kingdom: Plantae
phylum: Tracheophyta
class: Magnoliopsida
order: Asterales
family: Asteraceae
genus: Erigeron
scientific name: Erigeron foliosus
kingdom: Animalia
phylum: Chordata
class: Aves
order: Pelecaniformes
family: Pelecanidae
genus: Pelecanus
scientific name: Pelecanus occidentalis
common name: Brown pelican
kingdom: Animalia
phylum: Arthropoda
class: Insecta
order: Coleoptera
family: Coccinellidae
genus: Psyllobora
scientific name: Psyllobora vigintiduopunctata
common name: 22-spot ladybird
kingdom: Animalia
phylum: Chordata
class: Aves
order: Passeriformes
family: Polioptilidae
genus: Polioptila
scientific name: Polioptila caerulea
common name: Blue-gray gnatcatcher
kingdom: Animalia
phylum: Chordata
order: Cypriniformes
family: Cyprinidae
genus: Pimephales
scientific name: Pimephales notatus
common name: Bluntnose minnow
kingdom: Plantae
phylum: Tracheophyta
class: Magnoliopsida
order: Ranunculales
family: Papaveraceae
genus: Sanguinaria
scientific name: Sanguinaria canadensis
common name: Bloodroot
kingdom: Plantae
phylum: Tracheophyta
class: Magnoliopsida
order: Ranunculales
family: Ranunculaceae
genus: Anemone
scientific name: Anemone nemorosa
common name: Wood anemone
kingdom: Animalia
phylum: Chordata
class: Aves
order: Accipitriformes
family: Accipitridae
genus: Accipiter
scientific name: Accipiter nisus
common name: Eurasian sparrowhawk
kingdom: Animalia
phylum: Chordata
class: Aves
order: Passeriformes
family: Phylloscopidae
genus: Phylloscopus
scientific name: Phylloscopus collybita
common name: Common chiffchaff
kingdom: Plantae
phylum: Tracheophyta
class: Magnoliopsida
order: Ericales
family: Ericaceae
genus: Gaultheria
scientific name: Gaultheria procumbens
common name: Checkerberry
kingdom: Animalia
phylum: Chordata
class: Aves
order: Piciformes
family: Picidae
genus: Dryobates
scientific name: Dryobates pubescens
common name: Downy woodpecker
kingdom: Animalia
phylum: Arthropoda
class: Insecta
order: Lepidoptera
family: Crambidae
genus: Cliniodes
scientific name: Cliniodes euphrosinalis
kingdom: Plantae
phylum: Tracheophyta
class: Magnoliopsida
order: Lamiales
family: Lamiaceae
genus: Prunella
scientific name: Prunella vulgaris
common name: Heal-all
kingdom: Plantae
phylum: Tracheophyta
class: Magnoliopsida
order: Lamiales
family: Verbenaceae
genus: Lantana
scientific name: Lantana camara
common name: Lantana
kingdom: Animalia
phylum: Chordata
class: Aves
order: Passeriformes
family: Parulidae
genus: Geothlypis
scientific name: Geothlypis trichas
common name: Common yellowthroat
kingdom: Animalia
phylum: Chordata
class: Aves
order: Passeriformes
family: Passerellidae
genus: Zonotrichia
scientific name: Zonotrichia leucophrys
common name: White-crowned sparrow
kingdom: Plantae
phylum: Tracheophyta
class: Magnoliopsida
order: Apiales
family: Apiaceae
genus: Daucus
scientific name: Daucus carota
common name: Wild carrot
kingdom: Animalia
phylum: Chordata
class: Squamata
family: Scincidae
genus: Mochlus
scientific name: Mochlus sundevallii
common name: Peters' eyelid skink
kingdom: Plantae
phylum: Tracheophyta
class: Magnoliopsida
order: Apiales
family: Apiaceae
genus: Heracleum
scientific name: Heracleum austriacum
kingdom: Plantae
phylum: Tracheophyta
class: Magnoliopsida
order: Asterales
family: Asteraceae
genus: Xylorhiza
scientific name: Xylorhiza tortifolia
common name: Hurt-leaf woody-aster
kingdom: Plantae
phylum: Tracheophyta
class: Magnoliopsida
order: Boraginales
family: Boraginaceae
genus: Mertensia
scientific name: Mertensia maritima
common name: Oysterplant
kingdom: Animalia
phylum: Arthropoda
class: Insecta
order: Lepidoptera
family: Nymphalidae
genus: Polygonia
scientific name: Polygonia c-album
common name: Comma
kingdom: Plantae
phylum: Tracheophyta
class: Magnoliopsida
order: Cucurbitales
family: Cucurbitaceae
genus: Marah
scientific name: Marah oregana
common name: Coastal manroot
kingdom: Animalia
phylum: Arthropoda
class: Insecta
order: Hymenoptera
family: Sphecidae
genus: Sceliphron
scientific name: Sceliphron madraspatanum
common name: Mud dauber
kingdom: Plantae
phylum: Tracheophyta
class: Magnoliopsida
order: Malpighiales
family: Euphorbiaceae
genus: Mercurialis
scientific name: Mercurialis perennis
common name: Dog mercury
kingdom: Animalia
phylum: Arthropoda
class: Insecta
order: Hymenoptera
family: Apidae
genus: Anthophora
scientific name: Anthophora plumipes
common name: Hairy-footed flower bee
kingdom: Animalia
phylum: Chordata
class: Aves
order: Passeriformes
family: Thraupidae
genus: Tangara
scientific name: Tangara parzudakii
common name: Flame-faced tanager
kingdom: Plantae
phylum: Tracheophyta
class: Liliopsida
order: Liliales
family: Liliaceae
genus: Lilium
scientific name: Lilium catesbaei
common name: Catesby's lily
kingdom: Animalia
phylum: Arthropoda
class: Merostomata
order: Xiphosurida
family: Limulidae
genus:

# # # #

## What you have to do
Copy out every line of the records above, word for word.

## Reply
kingdom: Plantae
phylum: Tracheophyta
class: Magnoliopsida
order: Asterales
family: Asteraceae
genus: Erigeron
scientific name: Erigeron foliosus
kingdom: Animalia
phylum: Chordata
class: Aves
order: Pelecaniformes
family: Pelecanidae
genus: Pelecanus
scientific name: Pelecanus occidentalis
common name: Brown pelican
kingdom: Animalia
phylum: Arthropoda
class: Insecta
order: Coleoptera
family: Coccinellidae
genus: Psyllobora
scientific name: Psyllobora vigintiduopunctata
common name: 22-spot ladybird
kingdom: Animalia
phylum: Chordata
class: Aves
order: Passeriformes
family: Polioptilidae
genus: Polioptila
scientific name: Polioptila caerulea
common name: Blue-gray gnatcatcher
kingdom: Animalia
phylum: Chordata
order: Cypriniformes
family: Cyprinidae
genus: Pimephales
scientific name: Pimephales notatus
common name: Bluntnose minnow
kingdom: Plantae
phylum: Tracheophyta
class: Magnoliopsida
order: Ranunculales
family: Papaveraceae
genus: Sanguinaria
scientific name: Sanguinaria canadensis
common name: Bloodroot
kingdom: Plantae
phylum: Tracheophyta
class: Magnoliopsida
order: Ranunculales
family: Ranunculaceae
genus: Anemone
scientific name: Anemone nemorosa
common name: Wood anemone
kingdom: Animalia
phylum: Chordata
class: Aves
order: Accipitriformes
family: Accipitridae
genus: Accipiter
scientific name: Accipiter nisus
common name: Eurasian sparrowhawk
kingdom: Animalia
phylum: Chordata
class: Aves
order: Passeriformes
family: Phylloscopidae
genus: Phylloscopus
scientific name: Phylloscopus collybita
common name: Common chiffchaff
kingdom: Plantae
phylum: Tracheophyta
class: Magnoliopsida
order: Ericales
family: Ericaceae
genus: Gaultheria
scientific name: Gaultheria procumbens
common name: Checkerberry
kingdom: Animalia
phylum: Chordata
class: Aves
order: Piciformes
family: Picidae
genus: Dryobates
scientific name: Dryobates pubescens
common name: Downy woodpecker
kingdom: Animalia
phylum: Arthropoda
class: Insecta
order: Lepidoptera
family: Crambidae
genus: Cliniodes
scientific name: Cliniodes euphrosinalis
kingdom: Plantae
phylum: Tracheophyta
class: Magnoliopsida
order: Lamiales
family: Lamiaceae
genus: Prunella
scientific name: Prunella vulgaris
common name: Heal-all
kingdom: Plantae
phylum: Tracheophyta
class: Magnoliopsida
order: Lamiales
family: Verbenaceae
genus: Lantana
scientific name: Lantana camara
common name: Lantana
kingdom: Animalia
phylum: Chordata
class: Aves
order: Passeriformes
family: Parulidae
genus: Geothlypis
scientific name: Geothlypis trichas
common name: Common yellowthroat
kingdom: Animalia
phylum: Chordata
class: Aves
order: Passeriformes
family: Passerellidae
genus: Zonotrichia
scientific name: Zonotrichia leucophrys
common name: White-crowned sparrow
kingdom: Plantae
phylum: Tracheophyta
class: Magnoliopsida
order: Apiales
family: Apiaceae
genus: Daucus
scientific name: Daucus carota
common name: Wild carrot
kingdom: Animalia
phylum: Chordata
class: Squamata
family: Scincidae
genus: Mochlus
scientific name: Mochlus sundevallii
common name: Peters' eyelid skink
kingdom: Plantae
phylum: Tracheophyta
class: Magnoliopsida
order: Apiales
family: Apiaceae
genus: Heracleum
scientific name: Heracleum austriacum
kingdom: Plantae
phylum: Tracheophyta
class: Magnoliopsida
order: Asterales
family: Asteraceae
genus: Xylorhiza
scientific name: Xylorhiza tortifolia
common name: Hurt-leaf woody-aster
kingdom: Plantae
phylum: Tracheophyta
class: Magnoliopsida
order: Boraginales
family: Boraginaceae
genus: Mertensia
scientific name: Mertensia maritima
common name: Oysterplant
kingdom: Animalia
phylum: Arthropoda
class: Insecta
order: Lepidoptera
family: Nymphalidae
genus: Polygonia
scientific name: Polygonia c-album
common name: Comma
kingdom: Plantae
phylum: Tracheophyta
class: Magnoliopsida
order: Cucurbitales
family: Cucurbitaceae
genus: Marah
scientific name: Marah oregana
common name: Coastal manroot
kingdom: Animalia
phylum: Arthropoda
class: Insecta
order: Hymenoptera
family: Sphecidae
genus: Sceliphron
scientific name: Sceliphron madraspatanum
common name: Mud dauber
kingdom: Plantae
phylum: Tracheophyta
class: Magnoliopsida
order: Malpighiales
family: Euphorbiaceae
genus: Mercurialis
scientific name: Mercurialis perennis
common name: Dog mercury
kingdom: Animalia
phylum: Arthropoda
class: Insecta
order: Hymenoptera
family: Apidae
genus: Anthophora
scientific name: Anthophora plumipes
common name: Hairy-footed flower bee
kingdom: Animalia
phylum: Chordata
class: Aves
order: Passeriformes
family: Thraupidae
genus: Tangara
scientific name: Tangara parzudakii
common name: Flame-faced tanager
kingdom: Plantae
phylum: Tracheophyta
class: Liliopsida
order: Liliales
family: Liliaceae
genus: Lilium
scientific name: Lilium catesbaei
common name: Catesby's lily
kingdom: Animalia
phylum: Arthropoda
class: Merostomata
order: Xiphosurida
family: Limulidae
genus:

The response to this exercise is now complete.